- [What the task asks] Transcribe the following records exactly, images excluded.

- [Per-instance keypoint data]
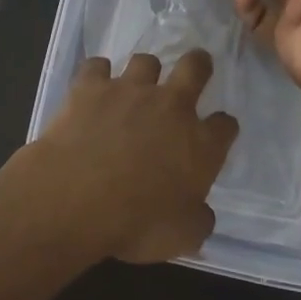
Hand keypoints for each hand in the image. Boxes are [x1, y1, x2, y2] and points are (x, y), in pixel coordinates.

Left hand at [24, 51, 239, 263]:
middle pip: (195, 68)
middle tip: (196, 67)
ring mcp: (129, 91)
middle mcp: (171, 107)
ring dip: (145, 72)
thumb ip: (198, 220)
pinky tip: (93, 87)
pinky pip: (97, 66)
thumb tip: (201, 213)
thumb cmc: (136, 224)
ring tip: (136, 85)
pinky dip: (97, 74)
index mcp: (200, 144)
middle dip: (199, 65)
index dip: (222, 128)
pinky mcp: (90, 87)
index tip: (217, 134)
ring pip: (146, 62)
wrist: (75, 198)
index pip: (225, 125)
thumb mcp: (181, 237)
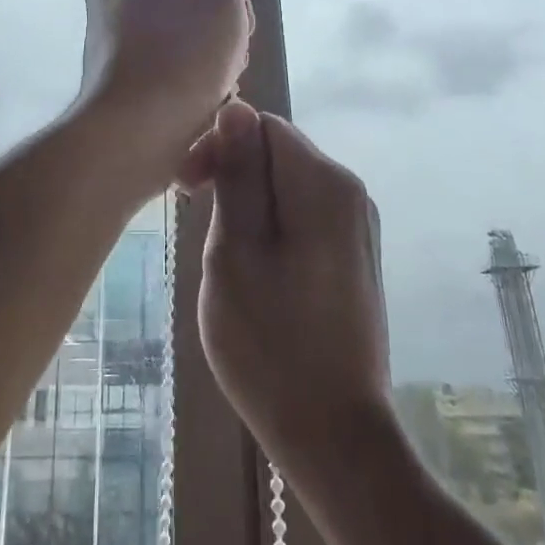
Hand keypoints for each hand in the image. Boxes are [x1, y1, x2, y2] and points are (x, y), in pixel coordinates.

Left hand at [78, 0, 259, 150]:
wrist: (135, 123)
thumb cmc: (187, 43)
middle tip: (245, 26)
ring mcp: (105, 18)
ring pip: (174, 10)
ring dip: (209, 28)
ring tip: (231, 62)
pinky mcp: (110, 57)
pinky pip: (157, 40)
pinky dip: (185, 51)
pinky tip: (207, 81)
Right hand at [182, 102, 392, 476]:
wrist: (336, 437)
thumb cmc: (271, 344)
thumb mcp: (234, 251)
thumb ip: (238, 174)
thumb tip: (235, 107)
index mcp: (324, 182)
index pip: (261, 125)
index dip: (218, 145)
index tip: (185, 190)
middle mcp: (350, 191)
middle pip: (278, 151)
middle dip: (233, 174)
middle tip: (197, 224)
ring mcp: (358, 225)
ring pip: (288, 184)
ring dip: (248, 203)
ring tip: (224, 255)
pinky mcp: (355, 255)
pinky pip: (304, 214)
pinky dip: (272, 226)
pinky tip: (255, 270)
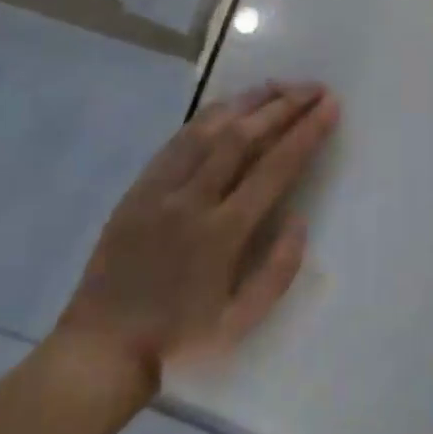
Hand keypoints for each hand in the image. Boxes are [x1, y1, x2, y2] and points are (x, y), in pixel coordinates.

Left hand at [49, 82, 339, 396]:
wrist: (102, 347)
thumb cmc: (181, 339)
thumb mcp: (241, 322)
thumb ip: (278, 270)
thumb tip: (300, 219)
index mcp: (221, 234)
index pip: (274, 168)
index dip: (306, 132)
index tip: (330, 106)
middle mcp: (191, 201)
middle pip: (242, 137)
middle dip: (283, 106)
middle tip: (314, 87)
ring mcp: (159, 190)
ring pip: (208, 129)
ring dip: (247, 102)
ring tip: (279, 86)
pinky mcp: (138, 189)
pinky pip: (177, 141)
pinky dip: (208, 117)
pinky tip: (228, 106)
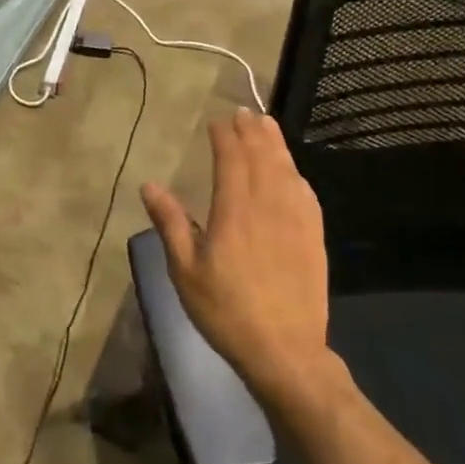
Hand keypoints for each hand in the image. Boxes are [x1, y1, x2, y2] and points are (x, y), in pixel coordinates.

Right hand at [140, 108, 328, 402]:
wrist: (285, 351)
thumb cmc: (226, 311)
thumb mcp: (185, 271)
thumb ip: (170, 223)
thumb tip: (150, 184)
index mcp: (234, 210)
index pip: (232, 159)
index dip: (225, 136)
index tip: (217, 121)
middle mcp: (268, 205)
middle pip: (262, 156)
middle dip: (252, 131)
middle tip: (244, 112)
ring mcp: (296, 220)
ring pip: (286, 169)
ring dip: (275, 144)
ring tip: (267, 124)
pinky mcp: (314, 236)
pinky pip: (306, 193)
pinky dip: (296, 173)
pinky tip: (292, 171)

- [Answer for the task]
Hand keypoints for each hand in the image. Boxes are [x1, y1, x2, y2] and points are (x, y), in pixel coordinates.

Left hand at [24, 51, 239, 263]:
middle pip: (195, 68)
middle tip: (196, 67)
ring mcp: (129, 91)
middle mcp: (171, 107)
ring dip: (145, 72)
thumb ip: (198, 220)
pinky tip: (93, 87)
pinky pip: (97, 66)
thumb tip: (201, 213)
thumb cmc: (136, 224)
ring tip: (136, 85)
pinky dip: (97, 74)
index mcp: (200, 144)
middle dip: (199, 65)
index dip: (222, 128)
pinky mcp: (90, 87)
index tip: (217, 134)
ring pip: (146, 62)
wrist: (75, 198)
index pip: (225, 125)
thumb mcp: (181, 237)
Hand keypoints for each hand in the image. Boxes are [x1, y1, x2, y2] and points are (x, y), in pixel coordinates.

Left hand at [78, 0, 259, 150]:
wrist: (135, 123)
thumb cmc: (187, 43)
middle tip: (245, 26)
ring mcp: (105, 18)
ring pip: (174, 10)
ring dip: (209, 28)
ring tip: (231, 62)
pinky mcp: (110, 57)
pinky pip: (157, 40)
pinky dip: (185, 51)
pinky tip: (207, 81)
Right hand at [182, 102, 392, 476]:
wrist: (336, 437)
thumb cmc: (271, 344)
thumb mcp: (234, 251)
thumb ip: (238, 174)
thumb tip: (235, 107)
index mcp: (324, 182)
index pip: (261, 125)
index dip: (218, 145)
index tip: (185, 190)
middle mcp: (350, 191)
middle pip: (278, 151)
middle dip: (233, 174)
middle tip: (197, 224)
ring mcp: (358, 225)
ring pip: (288, 184)
ring dip: (248, 203)
ring tip: (224, 255)
pinky mcp: (355, 255)
pinky pip: (304, 214)
pinky dip: (272, 226)
pinky tip: (255, 270)
Hand keypoints for each hand in the image. Boxes are [x1, y1, x2, y2] and points are (x, y), in pixel coordinates.

Left hand at [49, 82, 339, 396]:
wrist: (102, 347)
thumb cmc: (181, 339)
thumb mcp: (241, 322)
thumb ip: (278, 270)
thumb tip: (300, 219)
index mcp: (221, 234)
index pip: (274, 168)
index dip: (306, 132)
index tip: (330, 106)
middle mcp: (191, 201)
middle pip: (242, 137)
middle dip: (283, 106)
middle tip: (314, 87)
ring mcp: (159, 190)
ring pip: (208, 129)
ring dip: (247, 102)
ring tip: (279, 86)
pinky mcp: (138, 189)
pinky pip: (177, 141)
pinky dip: (208, 117)
pinky tip: (228, 106)
Hand keypoints for each hand in the image. Boxes are [x1, y1, x2, y2] and points are (x, y), in pixel coordinates.

Right hand at [140, 108, 328, 402]:
wrist: (285, 351)
thumb cmc: (226, 311)
thumb mcp: (185, 271)
thumb ip: (170, 223)
thumb tip: (150, 184)
index mcp: (234, 210)
index pip: (232, 159)
index dip: (225, 136)
index tip: (217, 121)
middle mcp: (268, 205)
middle pip: (262, 156)
middle dip: (252, 131)
middle tip: (244, 112)
ring mcp: (296, 220)
ring pip: (286, 169)
ring dip: (275, 144)
ring tip: (267, 124)
pinky mcp: (314, 236)
pinky pip: (306, 193)
pinky dip: (296, 173)
pinky tip: (292, 171)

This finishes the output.